===== Task data =====
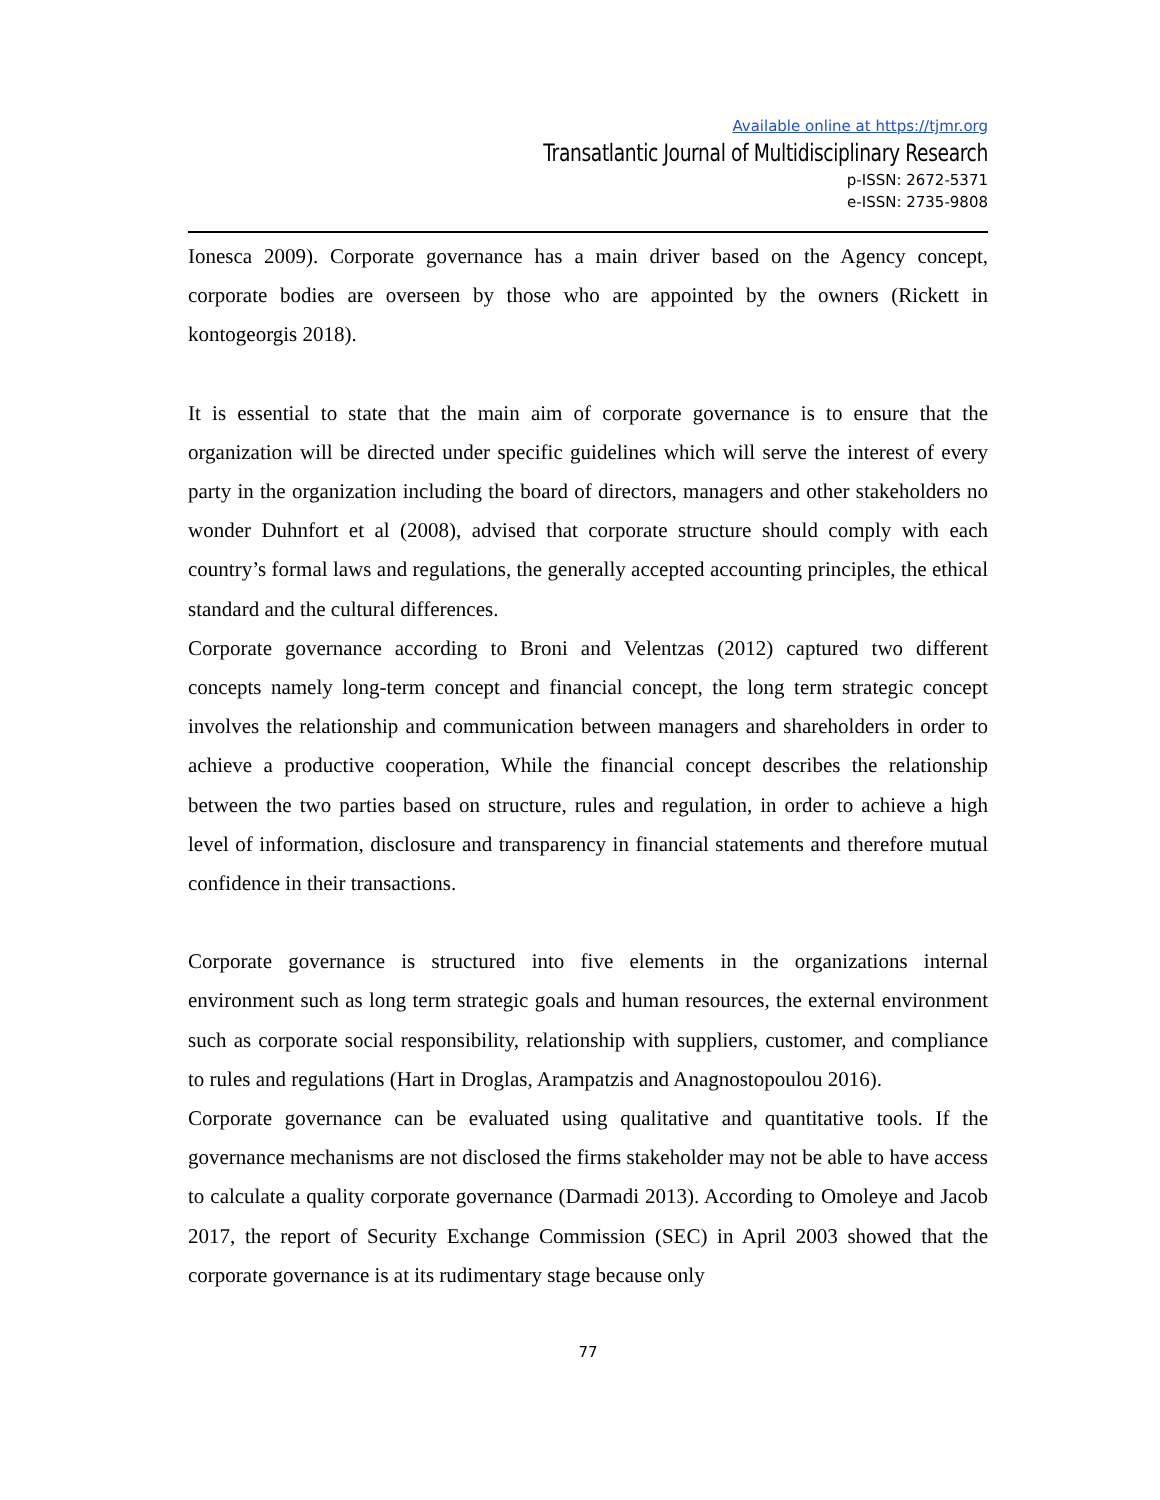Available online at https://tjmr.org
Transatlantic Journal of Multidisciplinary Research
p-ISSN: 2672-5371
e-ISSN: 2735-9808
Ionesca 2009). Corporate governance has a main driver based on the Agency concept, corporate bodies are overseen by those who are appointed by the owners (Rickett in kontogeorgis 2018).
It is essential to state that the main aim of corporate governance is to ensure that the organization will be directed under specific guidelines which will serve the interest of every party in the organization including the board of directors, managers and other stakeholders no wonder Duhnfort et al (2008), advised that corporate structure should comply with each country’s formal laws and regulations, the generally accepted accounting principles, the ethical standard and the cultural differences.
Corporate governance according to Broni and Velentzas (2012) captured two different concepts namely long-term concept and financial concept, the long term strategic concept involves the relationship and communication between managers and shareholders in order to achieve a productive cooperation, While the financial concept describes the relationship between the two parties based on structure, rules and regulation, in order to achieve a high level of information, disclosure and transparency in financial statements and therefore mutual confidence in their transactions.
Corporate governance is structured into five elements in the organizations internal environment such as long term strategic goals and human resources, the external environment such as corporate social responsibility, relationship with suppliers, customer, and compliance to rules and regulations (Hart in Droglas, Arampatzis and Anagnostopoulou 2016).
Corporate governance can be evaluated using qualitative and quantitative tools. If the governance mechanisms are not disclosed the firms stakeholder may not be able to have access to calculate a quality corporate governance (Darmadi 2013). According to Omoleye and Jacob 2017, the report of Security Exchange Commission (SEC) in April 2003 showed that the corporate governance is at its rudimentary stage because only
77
=====
===== Task data =====
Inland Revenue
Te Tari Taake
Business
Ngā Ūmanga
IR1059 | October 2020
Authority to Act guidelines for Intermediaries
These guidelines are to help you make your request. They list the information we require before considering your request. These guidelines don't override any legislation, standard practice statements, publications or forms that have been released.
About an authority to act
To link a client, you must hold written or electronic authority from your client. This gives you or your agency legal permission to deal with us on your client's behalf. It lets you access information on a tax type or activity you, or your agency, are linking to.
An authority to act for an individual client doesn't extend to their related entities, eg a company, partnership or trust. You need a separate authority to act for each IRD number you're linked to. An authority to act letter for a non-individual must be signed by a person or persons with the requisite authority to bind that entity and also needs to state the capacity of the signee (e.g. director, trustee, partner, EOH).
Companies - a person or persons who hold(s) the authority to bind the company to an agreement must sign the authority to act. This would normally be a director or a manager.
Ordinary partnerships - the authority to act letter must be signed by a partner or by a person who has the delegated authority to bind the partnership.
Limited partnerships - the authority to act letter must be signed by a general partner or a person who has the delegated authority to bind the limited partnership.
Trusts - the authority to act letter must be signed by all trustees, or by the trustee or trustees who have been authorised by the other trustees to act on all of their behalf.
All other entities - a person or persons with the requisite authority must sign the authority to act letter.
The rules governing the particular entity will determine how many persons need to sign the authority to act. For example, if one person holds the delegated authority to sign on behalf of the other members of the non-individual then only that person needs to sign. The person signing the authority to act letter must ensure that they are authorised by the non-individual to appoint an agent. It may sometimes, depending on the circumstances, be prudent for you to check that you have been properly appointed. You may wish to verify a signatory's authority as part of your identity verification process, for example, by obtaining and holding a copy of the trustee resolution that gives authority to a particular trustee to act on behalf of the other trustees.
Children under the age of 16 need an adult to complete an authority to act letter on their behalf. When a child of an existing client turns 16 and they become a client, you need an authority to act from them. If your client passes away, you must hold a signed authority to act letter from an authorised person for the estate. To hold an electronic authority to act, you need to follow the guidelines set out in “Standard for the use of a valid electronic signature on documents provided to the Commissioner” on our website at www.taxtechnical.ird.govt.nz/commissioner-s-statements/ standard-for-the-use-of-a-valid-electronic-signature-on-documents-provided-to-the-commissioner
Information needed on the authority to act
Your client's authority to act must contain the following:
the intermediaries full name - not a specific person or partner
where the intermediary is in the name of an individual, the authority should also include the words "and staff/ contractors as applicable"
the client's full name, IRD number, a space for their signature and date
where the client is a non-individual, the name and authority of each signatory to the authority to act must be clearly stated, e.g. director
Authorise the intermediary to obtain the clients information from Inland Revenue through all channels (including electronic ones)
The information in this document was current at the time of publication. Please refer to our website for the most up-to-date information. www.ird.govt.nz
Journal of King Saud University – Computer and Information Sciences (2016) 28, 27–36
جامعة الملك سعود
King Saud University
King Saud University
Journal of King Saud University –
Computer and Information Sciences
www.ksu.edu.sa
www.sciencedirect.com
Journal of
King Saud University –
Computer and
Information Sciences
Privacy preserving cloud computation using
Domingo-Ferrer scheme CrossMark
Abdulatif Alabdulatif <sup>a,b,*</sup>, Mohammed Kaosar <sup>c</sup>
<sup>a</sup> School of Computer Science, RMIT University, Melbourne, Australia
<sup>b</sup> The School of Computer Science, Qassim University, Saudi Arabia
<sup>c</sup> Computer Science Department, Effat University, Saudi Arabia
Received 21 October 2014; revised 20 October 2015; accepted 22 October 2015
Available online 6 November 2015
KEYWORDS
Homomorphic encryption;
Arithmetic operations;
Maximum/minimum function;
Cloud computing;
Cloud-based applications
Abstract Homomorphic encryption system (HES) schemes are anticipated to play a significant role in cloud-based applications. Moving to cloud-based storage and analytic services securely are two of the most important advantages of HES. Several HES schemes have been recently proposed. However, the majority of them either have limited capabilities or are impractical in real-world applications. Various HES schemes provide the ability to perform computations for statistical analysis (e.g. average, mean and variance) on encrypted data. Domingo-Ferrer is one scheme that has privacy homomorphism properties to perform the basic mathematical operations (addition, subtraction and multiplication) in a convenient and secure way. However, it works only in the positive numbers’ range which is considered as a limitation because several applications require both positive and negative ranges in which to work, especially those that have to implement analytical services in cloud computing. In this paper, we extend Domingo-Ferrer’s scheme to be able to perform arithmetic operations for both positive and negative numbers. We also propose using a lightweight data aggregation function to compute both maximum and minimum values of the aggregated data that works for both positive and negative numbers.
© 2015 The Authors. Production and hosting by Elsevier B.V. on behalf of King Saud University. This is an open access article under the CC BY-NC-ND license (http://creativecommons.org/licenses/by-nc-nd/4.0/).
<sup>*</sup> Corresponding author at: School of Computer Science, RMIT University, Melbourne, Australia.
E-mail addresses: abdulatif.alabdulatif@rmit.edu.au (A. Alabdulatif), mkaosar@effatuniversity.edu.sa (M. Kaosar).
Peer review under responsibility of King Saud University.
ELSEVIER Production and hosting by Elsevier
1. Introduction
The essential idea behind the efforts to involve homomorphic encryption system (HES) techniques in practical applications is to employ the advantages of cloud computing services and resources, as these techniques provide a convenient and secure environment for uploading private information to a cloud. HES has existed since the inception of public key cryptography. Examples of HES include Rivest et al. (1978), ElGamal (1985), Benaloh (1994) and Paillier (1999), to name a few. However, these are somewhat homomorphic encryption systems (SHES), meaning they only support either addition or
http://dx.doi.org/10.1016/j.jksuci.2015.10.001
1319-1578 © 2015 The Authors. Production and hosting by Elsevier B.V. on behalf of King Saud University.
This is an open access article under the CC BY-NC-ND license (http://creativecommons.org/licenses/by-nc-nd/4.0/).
=====
===== Task data =====
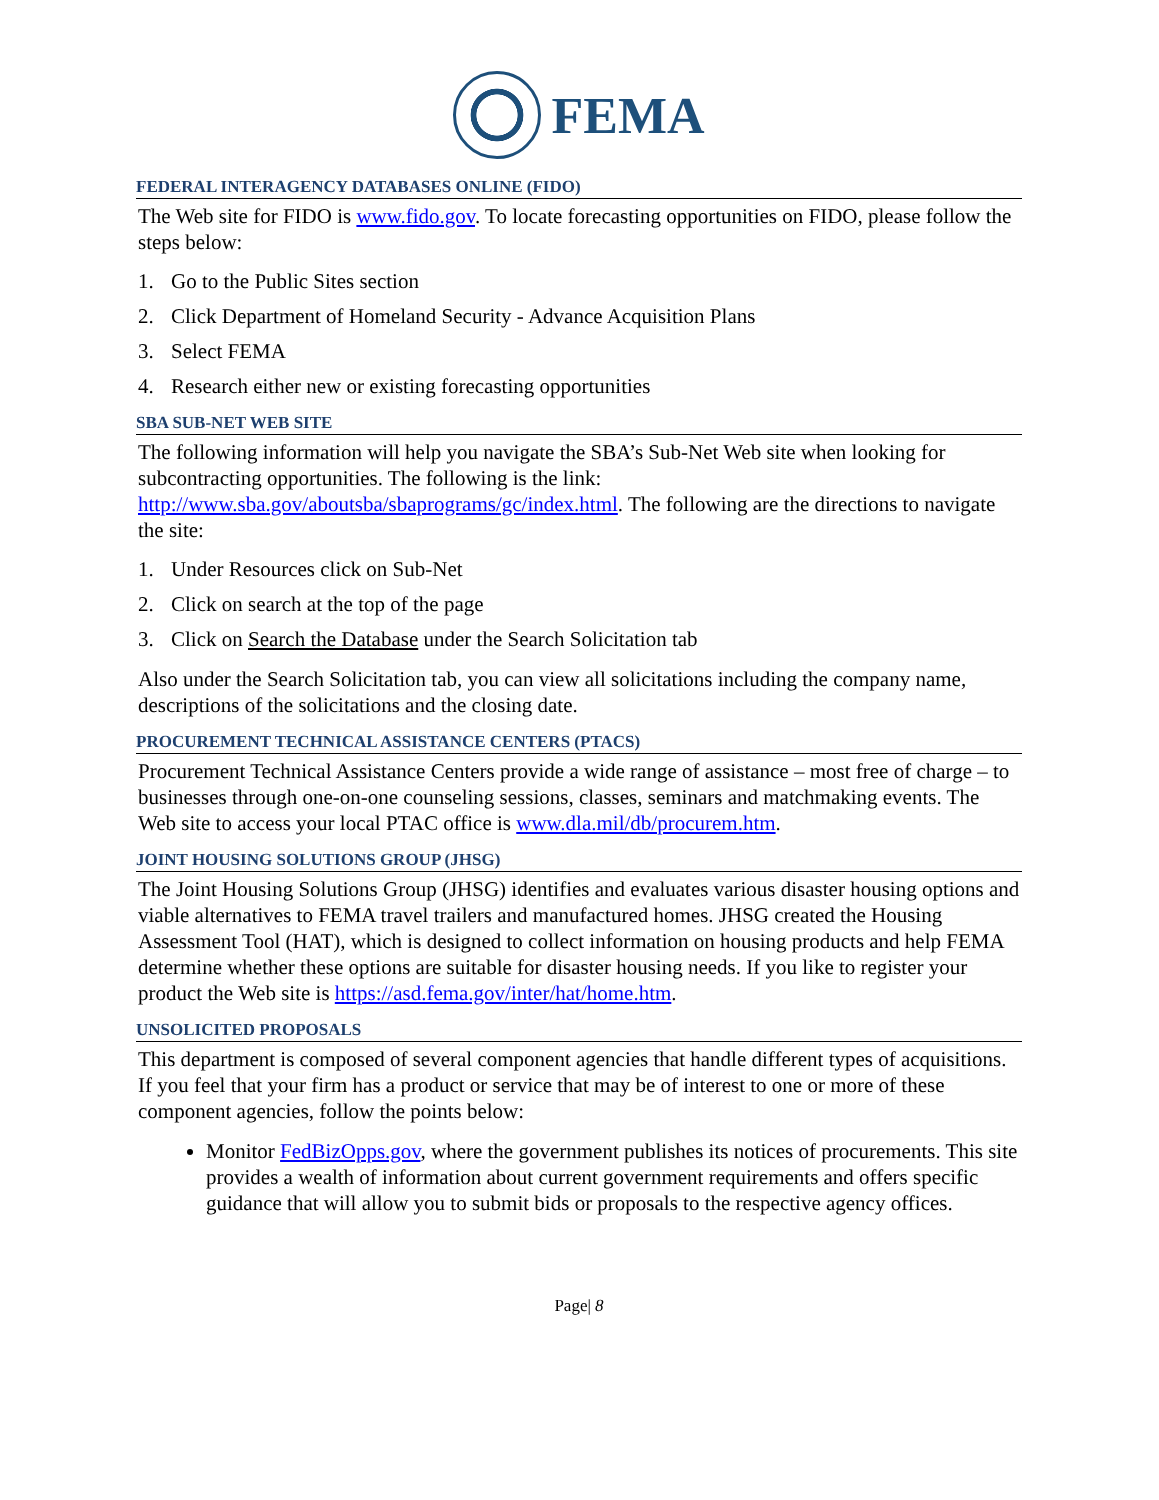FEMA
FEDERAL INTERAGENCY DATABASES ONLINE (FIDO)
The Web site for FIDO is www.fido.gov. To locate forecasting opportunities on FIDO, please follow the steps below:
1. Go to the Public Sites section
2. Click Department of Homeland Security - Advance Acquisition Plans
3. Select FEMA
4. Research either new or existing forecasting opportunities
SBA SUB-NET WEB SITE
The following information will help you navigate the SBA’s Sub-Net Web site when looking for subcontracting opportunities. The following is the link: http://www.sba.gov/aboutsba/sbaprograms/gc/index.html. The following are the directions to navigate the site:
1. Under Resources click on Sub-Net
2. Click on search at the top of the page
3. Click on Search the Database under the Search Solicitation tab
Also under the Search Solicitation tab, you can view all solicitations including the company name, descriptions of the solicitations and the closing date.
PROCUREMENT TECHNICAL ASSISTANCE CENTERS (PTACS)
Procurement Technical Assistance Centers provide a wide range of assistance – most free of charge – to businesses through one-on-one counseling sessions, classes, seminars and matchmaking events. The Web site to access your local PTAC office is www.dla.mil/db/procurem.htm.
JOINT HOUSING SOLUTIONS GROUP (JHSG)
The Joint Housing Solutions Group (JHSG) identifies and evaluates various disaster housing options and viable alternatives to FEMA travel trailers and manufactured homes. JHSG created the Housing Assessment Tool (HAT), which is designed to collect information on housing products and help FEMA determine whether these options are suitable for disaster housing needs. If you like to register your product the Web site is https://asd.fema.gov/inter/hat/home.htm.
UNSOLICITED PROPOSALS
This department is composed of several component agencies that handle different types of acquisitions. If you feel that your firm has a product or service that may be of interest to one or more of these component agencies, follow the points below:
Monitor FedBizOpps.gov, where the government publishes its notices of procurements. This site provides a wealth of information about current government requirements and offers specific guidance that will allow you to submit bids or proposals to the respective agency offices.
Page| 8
=====
Reproduce the lines of the entries above from the one with "Transatlantic Journal of" to the one with "Ionesca 2009). Corporate", both included, exactly and without any other line.

● **Your response**
Transatlantic Journal of Multidisciplinary Research
p-ISSN: 2672-5371
e-ISSN: 2735-9808
Ionesca 2009). Corporate governance has a main driver based on the Agency concept, corporate bodies are overseen by those who are appointed by the owners (Rickett in kontogeorgis 2018).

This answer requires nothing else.